Sunlight seeps through the translucent curtains on his living room window, making the lacquered matrioshka dolls on the wall case gleam. Sitting on the sofa, Jan Demczur leafs through a thick binder of news clippings about his heroic Sept. 11 escape, still in a daze at the story they tell.

He stays home often now, speaking more Ukrainian than English, a language still difficult for him. When he does venture out, he's sometimes overcome with a sense of fear, his head dizzy and heavy, like a big ball of lead. It's been almost a year, but Mr. Demczur has still not returned to his job as one of the workers who wash the endless sheets of glass stacked to the sky in Manhattan.

It's become a safe new routine, sitting here amid pillows adorned with his wife's cross stitchings, telling how he survived. His ordeal was compelling – he was trapped in an elevator with five others after the first plane struck Tower 1, and barely escaped by clawing through the walls with only his squeegee – and media from around the world have since flocked to him, reporting his story of survival, and the tiny tool that saved him.

Before, he'd wake up at 4:45 a.m., five days a week, jump on the train to the city, and do his job. Like the thousands of lunch-pail workers who pass each day through the tunnels to the island, Demczur wasn't part of the Manhattan clichés: the vaunting ambition, the ceaseless pace, the glare of art and commerce. Instead, like the steel frames within a skyscraper's facade, he was one of the people behind the city's glamour, those who built, maintained, and ultimately removed piece-by-piece the twisted wreckage of the World Trade Center.

"Window cleaners have been much like the glass they clean: transparent," says Richard Fabry, publisher of an industry magazine.

But Jan Demczur [pronounced John DEMshur] was never a guy to seek attention. Small and demure, he spoke little, and except for occasional mirth in his pale blue eyes, he revealed few emotions.
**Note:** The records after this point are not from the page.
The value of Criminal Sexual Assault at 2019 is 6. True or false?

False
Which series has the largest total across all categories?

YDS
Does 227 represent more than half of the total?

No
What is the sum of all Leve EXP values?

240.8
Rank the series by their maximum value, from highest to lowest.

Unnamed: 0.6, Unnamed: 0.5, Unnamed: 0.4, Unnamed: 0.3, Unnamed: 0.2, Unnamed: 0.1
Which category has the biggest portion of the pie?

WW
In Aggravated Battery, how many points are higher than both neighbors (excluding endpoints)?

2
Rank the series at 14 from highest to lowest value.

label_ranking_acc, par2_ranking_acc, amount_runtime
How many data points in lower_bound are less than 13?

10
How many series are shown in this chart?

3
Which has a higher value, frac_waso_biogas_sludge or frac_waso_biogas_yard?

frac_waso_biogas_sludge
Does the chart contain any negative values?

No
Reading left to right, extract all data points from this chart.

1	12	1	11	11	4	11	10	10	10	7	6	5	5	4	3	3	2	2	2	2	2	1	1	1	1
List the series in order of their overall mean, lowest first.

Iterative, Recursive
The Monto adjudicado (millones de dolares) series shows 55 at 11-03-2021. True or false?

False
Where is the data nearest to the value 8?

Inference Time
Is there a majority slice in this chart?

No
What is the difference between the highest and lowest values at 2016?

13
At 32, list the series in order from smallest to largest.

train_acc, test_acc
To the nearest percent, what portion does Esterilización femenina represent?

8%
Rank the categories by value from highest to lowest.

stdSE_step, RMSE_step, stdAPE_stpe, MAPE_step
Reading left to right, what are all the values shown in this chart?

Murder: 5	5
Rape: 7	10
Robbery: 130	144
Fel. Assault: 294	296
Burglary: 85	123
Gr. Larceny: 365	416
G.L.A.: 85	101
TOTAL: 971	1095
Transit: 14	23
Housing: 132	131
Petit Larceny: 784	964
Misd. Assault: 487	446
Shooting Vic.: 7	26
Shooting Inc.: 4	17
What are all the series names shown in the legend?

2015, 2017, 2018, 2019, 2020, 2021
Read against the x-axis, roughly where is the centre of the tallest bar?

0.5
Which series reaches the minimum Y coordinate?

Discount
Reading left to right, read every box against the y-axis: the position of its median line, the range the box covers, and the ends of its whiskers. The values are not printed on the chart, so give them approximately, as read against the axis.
Content with a predictable routine, he rarely missed a day at work, was honest and industrious,paid his mortgage, and spent time with his wife and kids. His Jersey City house, which had a view of the Twin Towers, was just minutes from the PATH train that took him straight to the sprawling Trade Center, a place he liked to call his second home.

* * *

Demczur grew up in Poland and was a plumber by trade. He found himself in the middle of the Solidarity movement in the late 1970s and the turmoil that would begin communism's demise. Even in his 20s, his sense of duty made him keep his distance from the radicals, and he just tried to do his job.

He came to the US in 1980 to visit his aunt in Queens. He stayed, illegally, and worked as a plumber, making $2.50 an hour. In 1987, he married Nadia, who says she fell in love with his calm, his stability, and the fact that he could do everything around the house. Her father helped Demczur get a union window-cleaning job, with better wages and benefits. In 1991, he started his routine, working at the World Trade Center.